Task list:
1. In the crawfish pie post, what oven temperature and baking time does the recipe give?
2. Please copy the crawfish pie post from "While its all" up to and including "and handy! Doh!".

Passage given:
────────────────────

# Crawfish Pie!! ~  Foamheart



## foamheart (Oct 12, 2018)

It wasn't smoked but its damn good! Lobster works just as well!

First and almost as important as the filling is the crust, but thats for another day.

Crawfish Pie is all about your knife skills. Everything needs to be cut to a size so that they will all come together at the same time. So chop 'em to the size to facilitate that. 

Heres all the veggies in various sizes (BTW will list the complete recipe below)








Get out a skillet, I always prefer using my dip sided Cast Iron. Mom called it her chicken skillet. Break out the low calorie pure butter. You know its going to be good!







Add veggies and sweat, you know what wilted veggies should look like.







While its all melding together..... break out the heavy cream and 3 chopped boiled eggs.

Before adding the cream and eggs, you need to add a thickener. I believe I used Corn starch. I usually try to change my recipes over from flour (the olden way) to corn starch.  Corn starch thickens at lower temps, I have less trouble getting it to dissolve, and I never ever taste it. Just my opinion. After telling about why corn starch is superior, I used Flour. Why? Because I use it for the crusts so its already out and handy! Doh!

Then add those eggs and cream and the mudbugs, simmer till it thickens. Wait wheres the crawfish?







Trust me those chopped up eggs are down in that cream. I did mention this was a low fat recipe, right?

Here's those crawfish!  Nice huh?







Simmer till it thickens and fill a 9" pie crust. Depending upon your crust, bake until golden tan crust.







Not my prettiest top crust, I knew it was going to be that way when the bottom crust was perfect. Course no one ever sees it.

My recipe:

*Ingredients:*
1 1/2 pound crawfish tails w/butter
1/2 stick butter
1 cup onion diced
1/2 cup celery diced
1/2 cup green bell peppers diced
1/4 cup carrot julianned
1/4 cup parsley chopped
1/4 cup shallot chopped
1 tablespoon garlic minced
2 boiled eggs chopped
1 tablespoon flour
1/4 Cup cup heavy cream
Salt Pepper Tony's & Tabasco
2 9 inch pie shell
*Directions:*

Prepare piecrust in deep pie plate as instructed, reserving one pastry for top.
Melt butter in large skillet, add onions, celery, bell pepper, and cook about 3 to 5 min till wilted. Remove from heat. Divide Crawfish, grind half in food processor keep half whole, do NOT wash these. 
(OVER)

Add all Crawfish, carrots, parsley, onion tops, and garlic to skillet with veggies and sweat for another 5-min. Add flour and stir, add cream and chopped eggs. Turn into piecrust, heap it up, it will cook down and don't waste any good juices. Place pastry shell on top and crimp sides and don't for get those steam vents. Egg wash top if ya get inventive. Bake at 350 for 20 to 30 min. (when ya smell it in the computer room baking it means its done). Make sure and put a cookie sheet under it. Serve hot with toss salad and cold longnecks.

────────────────────

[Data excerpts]

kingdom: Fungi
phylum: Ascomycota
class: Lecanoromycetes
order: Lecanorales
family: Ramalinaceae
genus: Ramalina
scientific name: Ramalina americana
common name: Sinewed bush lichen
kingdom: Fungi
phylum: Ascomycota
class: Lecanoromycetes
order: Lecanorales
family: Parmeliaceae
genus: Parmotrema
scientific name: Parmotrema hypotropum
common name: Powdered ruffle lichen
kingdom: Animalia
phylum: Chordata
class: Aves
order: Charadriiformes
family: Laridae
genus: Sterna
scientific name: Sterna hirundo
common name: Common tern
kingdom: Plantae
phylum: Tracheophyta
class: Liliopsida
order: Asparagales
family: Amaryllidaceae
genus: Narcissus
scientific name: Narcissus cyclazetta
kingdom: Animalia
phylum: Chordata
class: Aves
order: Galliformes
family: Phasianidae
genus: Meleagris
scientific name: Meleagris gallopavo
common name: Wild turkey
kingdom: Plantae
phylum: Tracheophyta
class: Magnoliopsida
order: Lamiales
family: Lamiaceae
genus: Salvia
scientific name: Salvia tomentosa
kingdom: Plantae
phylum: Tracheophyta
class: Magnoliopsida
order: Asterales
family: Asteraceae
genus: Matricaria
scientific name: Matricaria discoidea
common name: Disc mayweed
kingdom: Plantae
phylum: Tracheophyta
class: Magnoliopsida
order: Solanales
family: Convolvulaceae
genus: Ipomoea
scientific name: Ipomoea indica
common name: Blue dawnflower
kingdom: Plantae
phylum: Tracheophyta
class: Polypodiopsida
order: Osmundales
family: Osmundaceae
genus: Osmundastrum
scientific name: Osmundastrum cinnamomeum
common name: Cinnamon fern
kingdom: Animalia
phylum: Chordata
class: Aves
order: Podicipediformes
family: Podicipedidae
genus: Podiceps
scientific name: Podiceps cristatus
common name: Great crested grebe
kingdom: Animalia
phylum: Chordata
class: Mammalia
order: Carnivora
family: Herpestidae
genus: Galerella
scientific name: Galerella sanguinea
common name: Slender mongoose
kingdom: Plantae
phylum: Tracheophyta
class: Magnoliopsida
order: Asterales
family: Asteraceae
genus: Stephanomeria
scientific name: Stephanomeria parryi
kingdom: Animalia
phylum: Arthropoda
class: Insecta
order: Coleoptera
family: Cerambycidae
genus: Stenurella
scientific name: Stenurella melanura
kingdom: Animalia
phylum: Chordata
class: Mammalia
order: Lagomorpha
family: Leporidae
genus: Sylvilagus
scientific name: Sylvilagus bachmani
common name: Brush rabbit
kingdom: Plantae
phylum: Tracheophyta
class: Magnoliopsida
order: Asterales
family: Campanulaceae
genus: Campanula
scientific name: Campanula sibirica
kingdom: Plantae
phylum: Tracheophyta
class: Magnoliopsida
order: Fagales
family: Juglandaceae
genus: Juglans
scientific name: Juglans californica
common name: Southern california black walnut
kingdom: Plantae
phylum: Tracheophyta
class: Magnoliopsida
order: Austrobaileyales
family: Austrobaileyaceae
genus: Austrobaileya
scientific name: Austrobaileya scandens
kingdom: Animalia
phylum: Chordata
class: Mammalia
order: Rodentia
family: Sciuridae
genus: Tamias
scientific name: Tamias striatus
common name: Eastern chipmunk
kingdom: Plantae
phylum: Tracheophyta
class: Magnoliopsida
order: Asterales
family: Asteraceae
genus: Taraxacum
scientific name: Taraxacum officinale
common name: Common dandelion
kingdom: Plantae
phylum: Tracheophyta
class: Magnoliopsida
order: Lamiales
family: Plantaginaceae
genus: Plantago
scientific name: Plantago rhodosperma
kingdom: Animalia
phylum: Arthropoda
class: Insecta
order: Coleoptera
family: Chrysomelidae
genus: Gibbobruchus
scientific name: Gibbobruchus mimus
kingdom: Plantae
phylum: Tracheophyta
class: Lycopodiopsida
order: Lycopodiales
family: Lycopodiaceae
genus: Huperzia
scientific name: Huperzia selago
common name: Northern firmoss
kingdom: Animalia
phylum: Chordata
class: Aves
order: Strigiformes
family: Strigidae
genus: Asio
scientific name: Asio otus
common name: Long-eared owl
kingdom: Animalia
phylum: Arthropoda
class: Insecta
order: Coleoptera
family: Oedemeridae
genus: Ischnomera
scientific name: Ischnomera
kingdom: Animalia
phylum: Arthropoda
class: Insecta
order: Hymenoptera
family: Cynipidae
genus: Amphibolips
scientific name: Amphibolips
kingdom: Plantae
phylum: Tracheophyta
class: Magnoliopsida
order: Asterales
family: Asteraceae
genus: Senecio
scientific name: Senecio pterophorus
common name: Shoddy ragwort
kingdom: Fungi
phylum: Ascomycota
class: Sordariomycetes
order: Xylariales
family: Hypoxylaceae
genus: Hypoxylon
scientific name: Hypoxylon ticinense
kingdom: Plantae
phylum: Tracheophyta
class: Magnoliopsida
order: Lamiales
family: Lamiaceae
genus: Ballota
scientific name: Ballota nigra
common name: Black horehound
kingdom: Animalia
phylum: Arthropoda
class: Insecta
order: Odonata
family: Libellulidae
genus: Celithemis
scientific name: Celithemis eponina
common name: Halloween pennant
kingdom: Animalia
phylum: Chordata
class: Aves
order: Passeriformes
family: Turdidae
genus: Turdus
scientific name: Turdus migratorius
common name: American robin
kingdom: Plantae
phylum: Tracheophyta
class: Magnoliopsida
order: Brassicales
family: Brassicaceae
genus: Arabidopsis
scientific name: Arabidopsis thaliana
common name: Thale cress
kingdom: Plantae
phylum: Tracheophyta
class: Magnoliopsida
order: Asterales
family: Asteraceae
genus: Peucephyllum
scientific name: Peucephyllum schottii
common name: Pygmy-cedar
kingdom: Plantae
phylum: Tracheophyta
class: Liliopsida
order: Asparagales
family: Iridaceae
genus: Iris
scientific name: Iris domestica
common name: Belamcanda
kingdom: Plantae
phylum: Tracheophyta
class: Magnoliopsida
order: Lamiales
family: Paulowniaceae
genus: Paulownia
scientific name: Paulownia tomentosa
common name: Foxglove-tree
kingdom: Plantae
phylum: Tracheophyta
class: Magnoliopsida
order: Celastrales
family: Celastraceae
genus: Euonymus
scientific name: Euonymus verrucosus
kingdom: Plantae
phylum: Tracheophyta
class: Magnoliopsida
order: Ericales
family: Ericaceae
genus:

────────────────────

The solutions:
1. 350 for 20 to 30 minutes.

2.
While its all melding together..... break out the heavy cream and 3 chopped boiled eggs.

Before adding the cream and eggs, you need to add a thickener. I believe I used Corn starch. I usually try to change my recipes over from flour (the olden way) to corn starch.  Corn starch thickens at lower temps, I have less trouble getting it to dissolve, and I never ever taste it. Just my opinion. After telling about why corn starch is superior, I used Flour. Why? Because I use it for the crusts so its already out and handy! Doh!